Pictures paired with source code
________________________

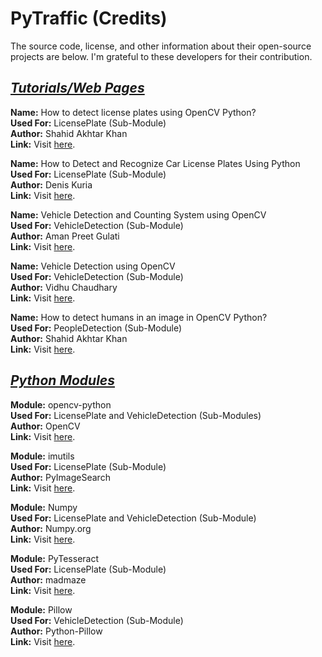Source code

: # PyTraffic (Credits)

The source code, license, and other information about their open-source projects are below. I'm grateful to these developers for their contribution.

## <u><i>Tutorials/Web Pages</i></u>

**Name:** How to detect license plates using OpenCV Python?<br>
**Used For:** LicensePlate (Sub-Module)<br>
**Author:** Shahid Akhtar Khan<br>
**Link:** Visit [here](https://www.tutorialspoint.com/how-to-detect-license-plates-using-opencv-python).<br>

**Name:** How to Detect and Recognize Car License Plates Using Python<br>
**Used For:** LicensePlate (Sub-Module)<br>
**Author:** Denis Kuria<br>
**Link:** Visit [here](https://www.makeuseof.com/python-car-license-plates-detect-and-recognize).<br>

**Name:** Vehicle Detection and Counting System using OpenCV<br>
**Used For:** VehicleDetection (Sub-Module)<br>
**Author:** Aman Preet Gulati<br>
**Link:** Visit [here](https://www.analyticsvidhya.com/blog/2021/12/vehicle-detection-and-counting-system-using-opencv).<br>

**Name:** Vehicle Detection using OpenCV<br>
**Used For:** VehicleDetection (Sub-Module)<br>
**Author:** Vidhu Chaudhary<br>
**Link:** Visit [here](https://www.codingninjas.com/codestudio/library/vehicle-detection-using-opencv).<br>

**Name:** How to detect humans in an image in OpenCV Python?<br>
**Used For:** PeopleDetection (Sub-Module)<br>
**Author:** Shahid Akhtar Khan<br>
**Link:** Visit [here](https://www.tutorialspoint.com/how-to-detect-humans-in-an-image-in-opencv-python).<br>

## <u><i>Python Modules</i></u>

**Module:** opencv-python<br>
**Used For:** LicensePlate and VehicleDetection (Sub-Modules)<br>
**Author:** OpenCV<br>
**Link:** Visit [here](https://github.com/opencv/opencv-python).<br>

**Module:** imutils<br>
**Used For:** LicensePlate (Sub-Module)<br>
**Author:** PyImageSearch<br>
**Link:** Visit [here](https://github.com/PyImageSearch/imutils).<br>

**Module:** Numpy<br>
**Used For:** LicensePlate and VehicleDetection (Sub-Module)<br>
**Author:** Numpy.org<br>
**Link:** Visit [here](https://github.com/numpy/numpy).<br>

**Module:** PyTesseract<br>
**Used For:** LicensePlate (Sub-Module)<br>
**Author:** madmaze<br>
**Link:** Visit [here](https://github.com/madmaze/pytesseract).<br>

**Module:** Pillow<br>
**Used For:** VehicleDetection (Sub-Module)<br>
**Author:** Python-Pillow<br>
**Link:** Visit [here](https://github.com/python-pillow/Pillow).<br>
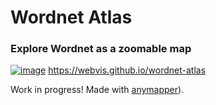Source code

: # Wordnet Atlas
### Explore Wordnet as a zoomable map

[![image](https://user-images.githubusercontent.com/1604569/151156504-2adf9e9a-cfe9-4211-a243-9af2278c1603.png)](https://webvis.github.io/wordnet-atlas)
https://webvis.github.io/wordnet-atlas

Work in progress! Made with [anymapper](https://github.com/webvis/anymapper)).
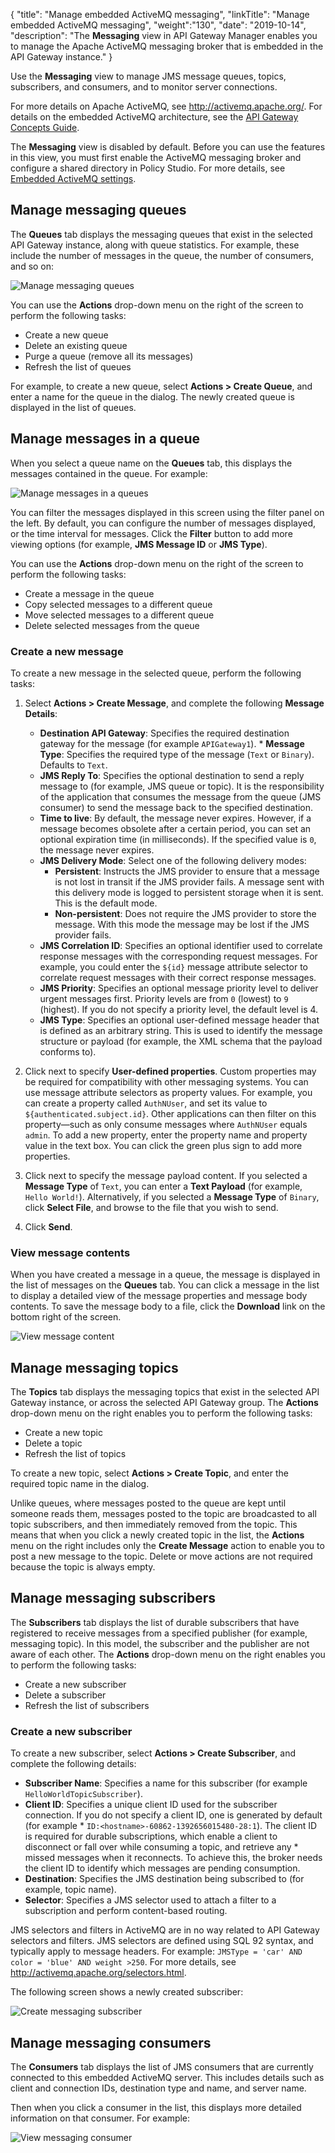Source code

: {
"title": "Manage embedded ActiveMQ messaging",
"linkTitle": "Manage embedded ActiveMQ messaging",
"weight":"130",
"date": "2019-10-14",
"description": "The **Messaging** view in API Gateway Manager enables you to manage the Apache ActiveMQ messaging broker that is embedded in the API Gateway instance."
}

Use the **Messaging** view to manage JMS message queues, topics, subscribers, and consumers, and to monitor server connections.

For more details on Apache ActiveMQ, see <http://activemq.apache.org/>. For details on the embedded ActiveMQ architecture, see the [API Gateway Concepts Guide](/bundle/APIGateway_77_ConceptsGuide_allOS_en_HTML5).

The **Messaging** view is disabled by default. Before you can use the features in this view, you must first enable the ActiveMQ messaging broker and configure a shared directory in Policy Studio. For more details, see [Embedded ActiveMQ settings](/docs/apim_reference/general_activemq_settings/).

## Manage messaging queues

The **Queues** tab displays the messaging queues that exist in the selected API Gateway instance, along with queue statistics. For example, these include the number of messages in the queue, the number of consumers, and so on:

![Manage messaging queues](/Images/APIGateway/admin_messaging_queues.png)

You can use the **Actions** drop-down menu on the right of the screen to perform the following tasks:

* Create a new queue
* Delete an existing queue
* Purge a queue (remove all its messages)
* Refresh the list of queues

For example, to create a new queue, select **Actions > Create Queue**, and enter a name for the queue in the dialog. The newly created queue is displayed in the list of queues.

## Manage messages in a queue

When you select a queue name on the **Queues** tab, this displays the messages contained in the queue. For example:

![Manage messages in a queues](/Images/APIGateway/admin_messaging_messages.png)

You can filter the messages displayed in this screen using the filter panel on the left. By default, you can configure the number of messages displayed, or the time interval for messages. Click the **Filter** button to add more viewing options (for example, **JMS Message ID** or **JMS Type**).

You can use the **Actions** drop-down menu on the right of the screen to perform the following tasks:

* Create a message in the queue
* Copy selected messages to a different queue
* Move selected messages to a different queue
* Delete selected messages from the queue

### Create a new message

To create a new message in the selected queue, perform the following tasks:

1. Select **Actions > Create Message**, and complete the following **Message Details**:

    * **Destination API Gateway**: Specifies the required destination gateway for the message (for example `APIGateway1`).                                                              * **Message Type**: Specifies the required type of the message (`Text` or `Binary`). Defaults to `Text`.
    * **JMS Reply To**: Specifies the optional destination to send a reply message to (for example, JMS queue or topic). It is the responsibility of the application that consumes the message    from the queue (JMS consumer) to send the message back to the specified destination.
    * **Time to live**: By default, the message never expires. However, if a message becomes obsolete after a certain period, you can set an optional expiration time (in milliseconds). If the   specified value is `0`, the message never expires.
    * **JMS Delivery Mode**: Select one of the following delivery modes:
        * **Persistent**: Instructs the JMS provider to ensure that a message is not lost in transit if the JMS provider fails. A message sent with this delivery mode is logged to persistent      storage when it is sent. This is the default mode.
        * **Non-persistent**: Does not require the JMS provider to store the message. With this mode the message may be lost if the JMS provider fails.
    * **JMS Correlation ID**: Specifies an optional identifier used to correlate response messages with the corresponding request messages. For example, you could enter the `${id}` message  attribute selector to correlate request messages with their correct response messages.
    * **JMS Priority**: Specifies an optional message priority level to deliver urgent messages first. Priority levels are from `0` (lowest) to `9` (highest). If you do not specify a priority   level, the default level is 4.
    * **JMS Type**: Specifies an optional user-defined message header that is defined as an arbitrary string. This is used to identify the message structure or payload (for example, the XML schema that the payload conforms to).

2. Click next to specify **User-defined properties**. Custom properties may be required for compatibility with other messaging systems. You can use message attribute selectors as property values. For example, you can create a property called `AuthNUser`, and set its value to `${authenticated.subject.id}`. Other applications can then filter on this property—such as only consume messages where `AuthNUser` equals `admin`. To add a new property, enter the property name and property value in the text box. You can click the green plus sign to add more properties.
3. Click next to specify the message payload content. If you selected a **Message Type** of `Text`, you can enter a **Text Payload** (for example, `Hello World!`). Alternatively, if you selected a **Message Type** of `Binary`, click **Select File**, and browse to the file that you wish to send.
4. Click **Send**.

### View message contents

When you have created a message in a queue, the message is displayed in the list of messages on the **Queues** tab. You can click a message in the list to display a detailed view of the message properties and message body contents. To save the message body to a file, click the **Download** link on the bottom right of the screen.

![View message content](/Images/APIGateway/admin_messaging_content.png)

## Manage messaging topics

The **Topics** tab displays the messaging topics that exist in the selected API Gateway instance, or across the selected API Gateway group. The **Actions** drop-down menu on the right enables you to perform the following tasks:

* Create a new topic
* Delete a topic
* Refresh the list of topics

To create a new topic, select **Actions > Create Topic**, and enter the required topic name in the dialog.

Unlike queues, where messages posted to the queue are kept until someone reads them, messages posted to the topic are broadcasted to all topic subscribers, and then immediately removed from the topic. This means that when you click a newly created topic in the list, the **Actions** menu on the right includes only the **Create Message** action to enable you to post a new message to the topic. Delete or move actions are not required because the topic is always empty.

## Manage messaging subscribers

The **Subscribers** tab displays the list of durable subscribers that have registered to receive messages from a specified publisher (for example, messaging topic). In this model, the subscriber and the publisher are not aware of each other. The **Actions** drop-down menu on the right enables you to perform the following tasks:

* Create a new subscriber
* Delete a subscriber
* Refresh the list of subscribers

### Create a new subscriber

To create a new subscriber, select **Actions > Create Subscriber**, and complete the following details:

* **Subscriber Name**: Specifies a name for this subscriber (for example `HelloWorldTopicSubscriber`).
* **Client ID**: Specifies a unique client ID used for the subscriber connection. If you do not specify a client ID,  one is generated by default (for example * `ID:<hostname>-60862-1392656015480-28:1`). The client ID is required for durable subscriptions, which enable a client to disconnect or fall over while consuming a topic, and retrieve any * missed messages when it reconnects. To achieve this, the broker needs the client ID to identify which messages are pending consumption.
* **Destination**: Specifies the JMS destination being subscribed to (for example, topic name).
* **Selector**: Specifies a JMS selector used to attach a filter to a subscription and perform content-based routing.

JMS selectors and filters in ActiveMQ are in no way related to API Gateway selectors and filters. JMS selectors are defined using SQL 92 syntax, and typically apply to message headers. For example: `JMSType = 'car' AND color = 'blue' AND weight >250`. For more details, see <http://activemq.apache.org/selectors.html>.

The following screen shows a newly created subscriber:

![Create messaging subscriber](/Images/APIGateway/admin_messaging_subscribers.png)

## Manage messaging consumers

The **Consumers** tab displays the list of JMS consumers that are currently connected to this embedded ActiveMQ server. This includes details such as client and connection IDs, destination type and name, and server name.

Then when you click a consumer in the list, this displays more detailed information on that consumer. For example:

![View messaging consumer](/Images/APIGateway/admin_messaging_consumer.png)
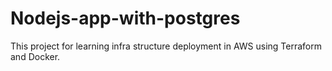 # Nodejs-app-with-postgres
This project for learning infra structure deployment in AWS using  Terraform and Docker. 
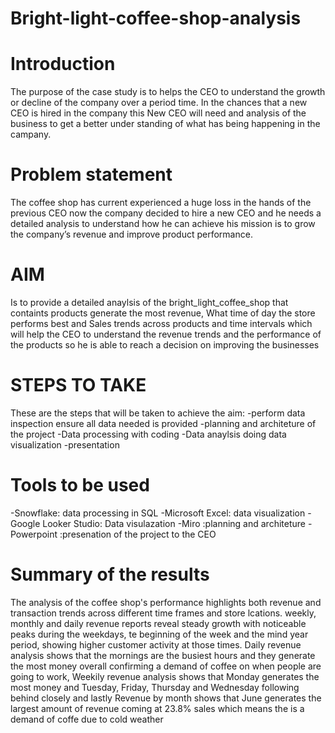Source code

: # Bright-light-coffee-shop-analysis
# Introduction
The purpose of the case study is to helps the CEO to understand the growth or decline of the company over a period time. In the chances that a new CEO is hired in the company this New CEO will need and analysis of the business to get a better under standing of what has being happening in the campany.
# Problem statement
The coffee shop has current experienced a huge loss in the hands of the previous CEO now the company decided to hire a new CEO and he needs a detailed analysis to understand how he can achieve his mission is to grow the company’s revenue and improve product performance.

# AIM 
Is to provide a detailed anaylsis of the bright_light_coffee_shop that containts products generate the most revenue, What time of day the store performs best and Sales trends across products and time intervals which will help the CEO to understand the revenue trends and the performance of the products so he is able to reach a decision on improving the businesses

# STEPS TO TAKE
These are the steps that will be taken to achieve the aim:
-perform data inspection ensure all data needed is provided
-planning and architeture of the project
-Data processing with coding 
-Data anaylsis doing data visualization
-presentation 

# Tools to be used
-Snowflake: data processing in SQL
-Microsoft Excel: data visualization
-Google Looker Studio: Data visulazation
-Miro :planning and architeture
-Powerpoint :presenation of the project to the CEO

# Summary of the results
The analysis of the coffee shop's performance highlights both revenue and transaction trends across different time frames and store lcations. weekly, monthly and daily revenue reports reveal steady growth with noticeable peaks during the weekdays, te beginning of the week and the mind year period, showing higher customer activity at those times. Daily revenue analysis shows that the mornings are the busiest hours and they generate the most money overall confirming a demand of coffee on when people are going to work, Weekily revenue analysis shows that Monday generates the most money and Tuesday, Friday, Thursday and Wednesday following behind closely and lastly Revenue by month shows that June generates the largest amount of revenue coming at 23.8% sales which means the is a demand of coffe due to cold weather 

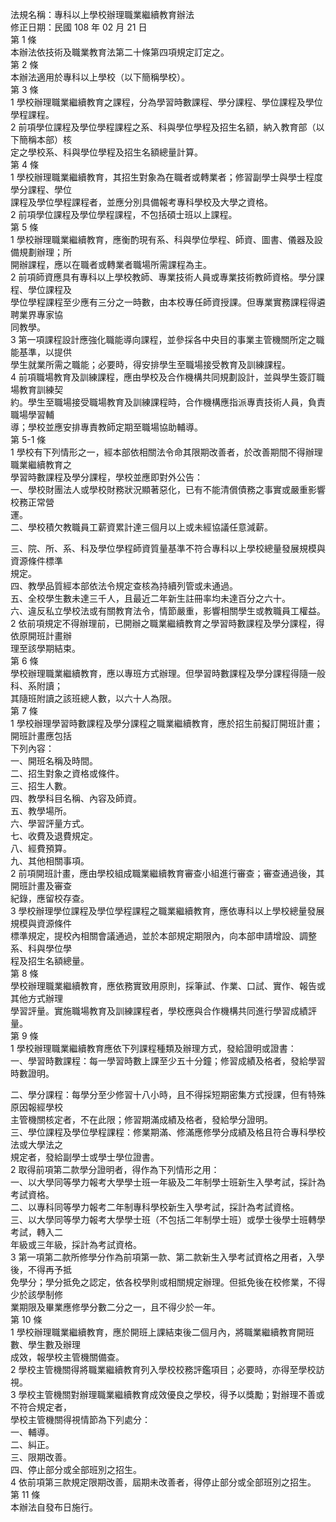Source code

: 法規名稱：專科以上學校辦理職業繼續教育辦法  
修正日期：民國 108 年 02 月 21 日  
第 1 條  
本辦法依技術及職業教育法第二十條第四項規定訂定之。  
第 2 條  
本辦法適用於專科以上學校（以下簡稱學校）。  
第 3 條  
1 學校辦理職業繼續教育之課程，分為學習時數課程、學分課程、學位課程及學位學程課程。  
2 前項學位課程及學位學程課程之系、科與學位學程及招生名額，納入教育部（以下簡稱本部）核  
定之學校系、科與學位學程及招生名額總量計算。  
第 4 條  
1 學校辦理職業繼續教育，其招生對象為在職者或轉業者；修習副學士與學士程度學分課程、學位  
課程及學位學程課程者，並應分別具備報考專科學校及大學之資格。  
2 前項學位課程及學位學程課程，不包括碩士班以上課程。  
第 5 條  
1 學校辦理職業繼續教育，應衡酌現有系、科與學位學程、師資、圖書、儀器及設備規劃辦理；所  
開辦課程，應以在職者或轉業者職場所需課程為主。  
2 前項師資應具有專科以上學校教師、專業技術人員或專業技術教師資格。學分課程、學位課程及  
學位學程課程至少應有三分之一時數，由本校專任師資授課。但專業實務課程得遴聘業界專家協  
同教學。  
3 第一項課程設計應強化職能導向課程，並參採各中央目的事業主管機關所定之職能基準，以提供  
學生就業所需之職能；必要時，得安排學生至職場接受教育及訓練課程。  
4 前項職場教育及訓練課程，應由學校及合作機構共同規劃設計，並與學生簽訂職場教育訓練契  
約。學生至職場接受職場教育及訓練課程時，合作機構應指派專責技術人員，負責職場學習輔  
導；學校並應安排專責教師定期至職場協助輔導。  
第 5-1 條  
1 學校有下列情形之一，經本部依相關法令命其限期改善者，於改善期間不得辦理職業繼續教育之  
學習時數課程及學分課程，學校並應即對外公告：  
一、學校財團法人或學校財務狀況顯著惡化，已有不能清償債務之事實或嚴重影響校務正常營  
運。  
二、學校積欠教職員工薪資累計達三個月以上或未經協議任意減薪。  


三、院、所、系、科及學位學程師資質量基準不符合專科以上學校總量發展規模與資源條件標準  
規定。  
四、教學品質經本部依法令規定查核為持續列管或未通過。  
五、全校學生數未達三千人，且最近二年新生註冊率均未達百分之六十。  
六、違反私立學校法或有關教育法令，情節嚴重，影響相關學生或教職員工權益。  
2 依前項規定不得辦理前，已開辦之職業繼續教育之學習時數課程及學分課程，得依原開班計畫辦  
理至該學期結束。  
第 6 條  
學校辦理職業繼續教育，應以專班方式辦理。但學習時數課程及學分課程得隨一般科、系附讀；  
其隨班附讀之該班總人數，以六十人為限。  
第 7 條  
1 學校辦理學習時數課程及學分課程之職業繼續教育，應於招生前擬訂開班計畫；開班計畫應包括  
下列內容：  
一、開班名稱及時間。  
二、招生對象之資格或條件。  
三、招生人數。  
四、教學科目名稱、內容及師資。  
五、教學場所。  
六、學習評量方式。  
七、收費及退費規定。  
八、經費預算。  
九、其他相關事項。  
2 前項開班計畫，應由學校組成職業繼續教育審查小組進行審查；審查通過後，其開班計畫及審查  
紀錄，應留校存查。  
3 學校辦理學位課程及學位學程課程之職業繼續教育，應依專科以上學校總量發展規模與資源條件  
標準規定，提校內相關會議通過，並於本部規定期限內，向本部申請增設、調整系、科與學位學  
程及招生名額總量。  
第 8 條  
學校辦理職業繼續教育，應依務實致用原則，採筆試、作業、口試、實作、報告或其他方式辦理  
學習評量。實施職場教育及訓練課程者，學校應與合作機構共同進行學習成績評量。  
第 9 條  
1 學校辦理職業繼續教育應依下列課程種類及辦理方式，發給證明或證書：  
一、學習時數課程：每一學習時數上課至少五十分鐘；修習成績及格者，發給學習時數證明。  


二、學分課程：每學分至少修習十八小時，且不得採短期密集方式授課，但有特殊原因報經學校  
主管機關核定者，不在此限；修習期滿成績及格者，發給學分證明。  
三、學位課程及學位學程課程：修業期滿、修滿應修學分成績及格且符合專科學校法或大學法之  
規定者，發給副學士或學士學位證書。  
2 取得前項第二款學分證明者，得作為下列情形之用：  
一、以大學同等學力報考大學學士班一年級及二年制學士班新生入學考試，採計為考試資格。  
二、以專科同等學力報考二年制專科學校新生入學考試，採計為考試資格。  
三、以大學同等學力報考大學學士班（不包括二年制學士班）或學士後學士班轉學考試，轉入二  
年級或三年級，採計為考試資格。  
3 第一項第二款所修學分作為前項第一款、第二款新生入學考試資格之用者，入學後，不得再予抵  
免學分；學分抵免之認定，依各校學則或相關規定辦理。但抵免後在校修業，不得少於該學制修  
業期限及畢業應修學分數二分之一，且不得少於一年。  
第 10 條  
1 學校辦理職業繼續教育，應於開班上課結束後二個月內，將職業繼續教育開班數、學生數及辦理  
成效，報學校主管機關備查。  
2 學校主管機關得將職業繼續教育列入學校校務評鑑項目；必要時，亦得至學校訪視。  
3 學校主管機關對辦理職業繼續教育成效優良之學校，得予以獎勵；對辦理不善或不符合規定者，  
學校主管機關得視情節為下列處分：  
一、輔導。  
二、糾正。  
三、限期改善。  
四、停止部分或全部班別之招生。  
4 依前項第三款規定限期改善，屆期未改善者，得停止部分或全部班別之招生。  
第 11 條  
本辦法自發布日施行。  


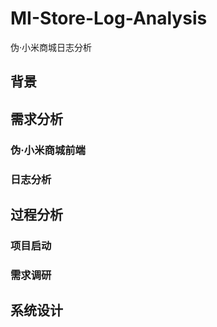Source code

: # MI-Store-Log-Analysis

伪·小米商城日志分析

## 背景

## 需求分析

### 伪·小米商城前端

### 日志分析


## 过程分析

### 项目启动


### 需求调研


### 

## 系统设计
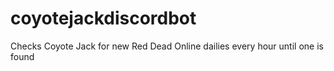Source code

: # coyotejackdiscordbot
Checks Coyote Jack for new Red Dead Online dailies every hour until one is found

________________________

Revise the data from its first line through the line containing "## <u><i>Tutorials/Web Pages</i></u>", swapping "grateful" for "thankful" and keeping everything else the same. Omit the pictures from your answer.

● Finished exercise:
Source code

: # PyTraffic (Credits)

The source code, license, and other information about their open-source projects are below. I'm thankful to these developers for their contribution.

## <u><i>Tutorials/Web Pages</i></u>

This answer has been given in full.